Mengapa? Karena berkomunikasi lewat tulisan, selain harus bisa menuangkan pikiran lewat bahasa tulisan yang bisa dipahami orang, juga harus bisa memahami nonverbal/yang tersirat dari sebuah tulisan. Non verbal itu bisa mencakup nuansa emosi, mengenali karakter seseorang dari tulisan-tulisannya, dll.

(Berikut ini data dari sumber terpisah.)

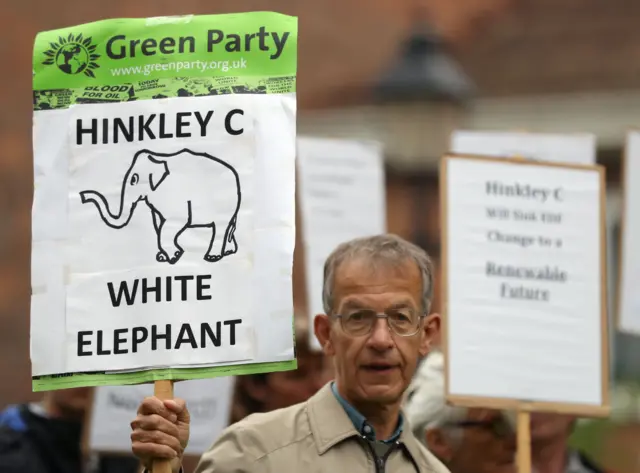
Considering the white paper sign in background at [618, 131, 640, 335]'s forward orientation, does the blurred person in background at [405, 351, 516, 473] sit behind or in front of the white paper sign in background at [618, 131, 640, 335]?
in front

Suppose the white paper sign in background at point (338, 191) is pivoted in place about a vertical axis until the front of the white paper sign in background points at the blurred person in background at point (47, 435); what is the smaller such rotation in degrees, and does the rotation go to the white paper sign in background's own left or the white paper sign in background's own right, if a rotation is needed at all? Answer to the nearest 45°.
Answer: approximately 45° to the white paper sign in background's own right

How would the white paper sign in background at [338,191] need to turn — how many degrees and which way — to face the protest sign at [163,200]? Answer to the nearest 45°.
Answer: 0° — it already faces it

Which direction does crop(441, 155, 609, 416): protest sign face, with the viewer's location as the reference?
facing the viewer

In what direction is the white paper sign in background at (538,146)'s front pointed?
toward the camera

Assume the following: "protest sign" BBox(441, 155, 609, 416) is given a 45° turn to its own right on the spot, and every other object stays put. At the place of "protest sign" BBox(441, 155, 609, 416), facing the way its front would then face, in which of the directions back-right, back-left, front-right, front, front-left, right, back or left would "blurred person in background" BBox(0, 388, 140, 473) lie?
front-right

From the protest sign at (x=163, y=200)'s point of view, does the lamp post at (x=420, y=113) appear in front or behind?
behind

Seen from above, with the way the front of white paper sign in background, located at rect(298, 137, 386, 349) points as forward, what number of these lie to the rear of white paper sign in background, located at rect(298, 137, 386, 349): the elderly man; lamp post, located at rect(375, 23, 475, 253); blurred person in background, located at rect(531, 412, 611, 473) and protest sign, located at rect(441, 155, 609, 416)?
1

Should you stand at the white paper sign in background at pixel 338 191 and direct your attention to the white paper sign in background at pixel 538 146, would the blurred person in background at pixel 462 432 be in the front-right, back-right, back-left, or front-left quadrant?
front-right

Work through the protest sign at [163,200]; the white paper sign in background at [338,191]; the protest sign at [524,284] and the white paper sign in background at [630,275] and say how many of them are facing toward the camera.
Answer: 4

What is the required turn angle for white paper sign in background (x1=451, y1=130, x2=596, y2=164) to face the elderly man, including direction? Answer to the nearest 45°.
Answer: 0° — it already faces them
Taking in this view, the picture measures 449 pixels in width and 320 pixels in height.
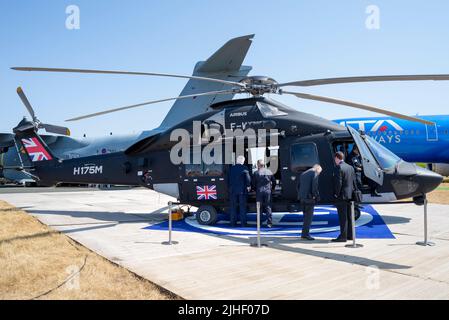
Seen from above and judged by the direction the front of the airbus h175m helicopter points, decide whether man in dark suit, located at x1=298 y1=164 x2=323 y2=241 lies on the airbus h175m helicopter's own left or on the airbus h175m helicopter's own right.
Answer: on the airbus h175m helicopter's own right

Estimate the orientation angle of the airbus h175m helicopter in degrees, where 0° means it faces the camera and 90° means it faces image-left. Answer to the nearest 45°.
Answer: approximately 270°

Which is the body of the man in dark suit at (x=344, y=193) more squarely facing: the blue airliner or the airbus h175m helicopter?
the airbus h175m helicopter

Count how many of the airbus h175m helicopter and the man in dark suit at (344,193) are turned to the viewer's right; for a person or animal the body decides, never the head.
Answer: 1

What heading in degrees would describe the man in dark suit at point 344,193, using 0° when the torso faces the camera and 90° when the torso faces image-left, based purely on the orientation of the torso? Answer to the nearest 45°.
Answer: approximately 135°

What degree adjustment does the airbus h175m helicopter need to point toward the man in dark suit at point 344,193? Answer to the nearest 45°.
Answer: approximately 45° to its right

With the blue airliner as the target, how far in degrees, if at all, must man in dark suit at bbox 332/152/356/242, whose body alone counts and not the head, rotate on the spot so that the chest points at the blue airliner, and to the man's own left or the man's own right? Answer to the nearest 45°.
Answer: approximately 45° to the man's own right

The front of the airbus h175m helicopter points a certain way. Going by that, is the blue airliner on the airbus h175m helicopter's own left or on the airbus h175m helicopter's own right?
on the airbus h175m helicopter's own left
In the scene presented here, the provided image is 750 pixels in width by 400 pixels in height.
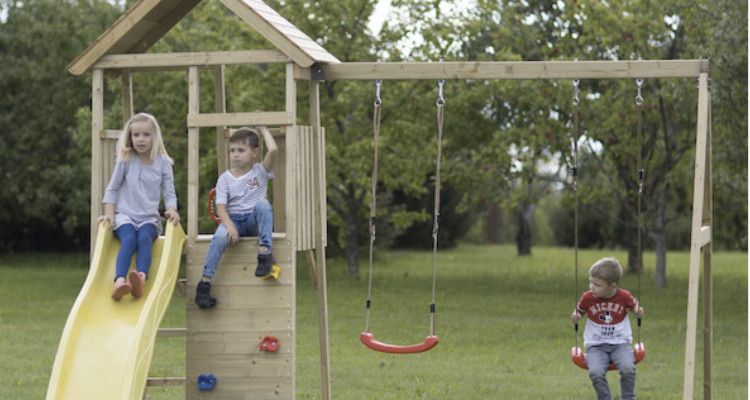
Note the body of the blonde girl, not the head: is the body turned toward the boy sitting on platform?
no

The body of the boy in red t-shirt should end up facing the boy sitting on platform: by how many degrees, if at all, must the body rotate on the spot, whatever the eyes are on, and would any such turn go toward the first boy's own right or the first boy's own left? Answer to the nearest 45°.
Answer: approximately 90° to the first boy's own right

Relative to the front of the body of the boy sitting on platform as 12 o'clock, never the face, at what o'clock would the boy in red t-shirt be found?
The boy in red t-shirt is roughly at 8 o'clock from the boy sitting on platform.

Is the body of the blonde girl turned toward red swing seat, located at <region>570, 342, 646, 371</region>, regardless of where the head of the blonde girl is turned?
no

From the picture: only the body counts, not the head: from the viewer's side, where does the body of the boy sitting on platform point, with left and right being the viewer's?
facing the viewer and to the left of the viewer

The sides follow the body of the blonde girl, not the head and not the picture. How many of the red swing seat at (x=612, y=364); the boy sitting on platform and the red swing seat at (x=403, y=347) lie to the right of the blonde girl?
0

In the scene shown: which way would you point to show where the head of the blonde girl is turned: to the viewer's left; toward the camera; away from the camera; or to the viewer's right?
toward the camera

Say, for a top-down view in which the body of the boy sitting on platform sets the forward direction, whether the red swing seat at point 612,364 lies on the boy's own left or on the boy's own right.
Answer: on the boy's own left

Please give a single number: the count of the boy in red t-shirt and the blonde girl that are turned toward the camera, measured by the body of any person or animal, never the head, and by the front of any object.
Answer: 2

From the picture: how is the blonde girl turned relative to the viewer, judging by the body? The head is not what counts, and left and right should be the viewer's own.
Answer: facing the viewer

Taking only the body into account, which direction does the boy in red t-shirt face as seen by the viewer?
toward the camera
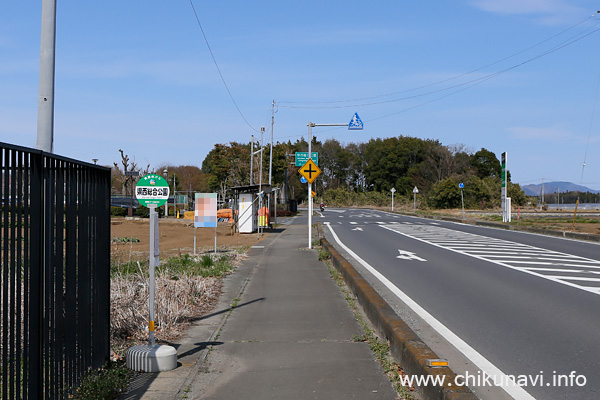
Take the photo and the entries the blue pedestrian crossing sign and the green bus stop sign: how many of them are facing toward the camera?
2

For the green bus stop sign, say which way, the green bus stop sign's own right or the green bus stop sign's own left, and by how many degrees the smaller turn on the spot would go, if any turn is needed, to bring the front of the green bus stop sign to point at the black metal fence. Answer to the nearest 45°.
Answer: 0° — it already faces it

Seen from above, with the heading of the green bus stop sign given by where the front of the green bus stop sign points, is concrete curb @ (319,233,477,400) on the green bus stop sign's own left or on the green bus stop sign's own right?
on the green bus stop sign's own left

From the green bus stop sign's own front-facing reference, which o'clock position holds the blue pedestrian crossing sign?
The blue pedestrian crossing sign is roughly at 7 o'clock from the green bus stop sign.

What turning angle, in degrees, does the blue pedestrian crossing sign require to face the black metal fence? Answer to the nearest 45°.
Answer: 0° — it already faces it

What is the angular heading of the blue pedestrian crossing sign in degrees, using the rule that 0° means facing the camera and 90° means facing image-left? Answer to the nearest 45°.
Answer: approximately 0°

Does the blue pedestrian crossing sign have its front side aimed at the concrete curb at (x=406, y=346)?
yes
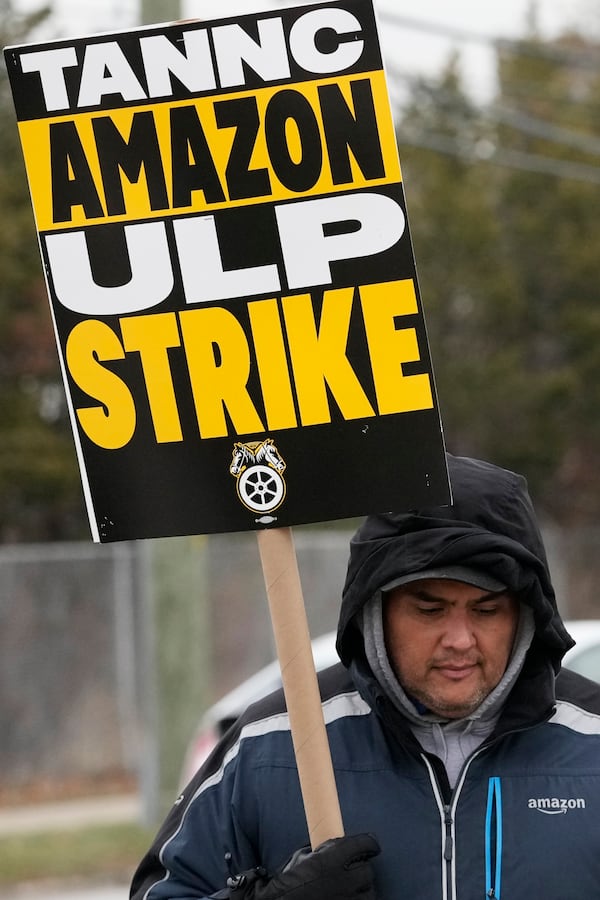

Kalau komunikasi ‘standar’, non verbal tersebut bisa kita lihat dengan mudah, seperti gesture, ekspresi wajah, dll. Ingat, bahwa non verbal dalam komunikasi malah justru mengungkap/berbicara jauh lebih banyak daripada yang verbal. Selain itu, berinteraksi dunia maya bisa jadi lebih rumit  karena kita bisa bersembunyi dibalik topeng/alter ego yang sengaja kita ciptakan.

Jadi lazim kita temui orang yang berbeda antara di dunia maya dan di dunia nyata. Apalagi jika menyangkut netiket (yang belum luas diketahui orang seperti halnya etika pergaulan di dunia nyata) dan pengendalian diri.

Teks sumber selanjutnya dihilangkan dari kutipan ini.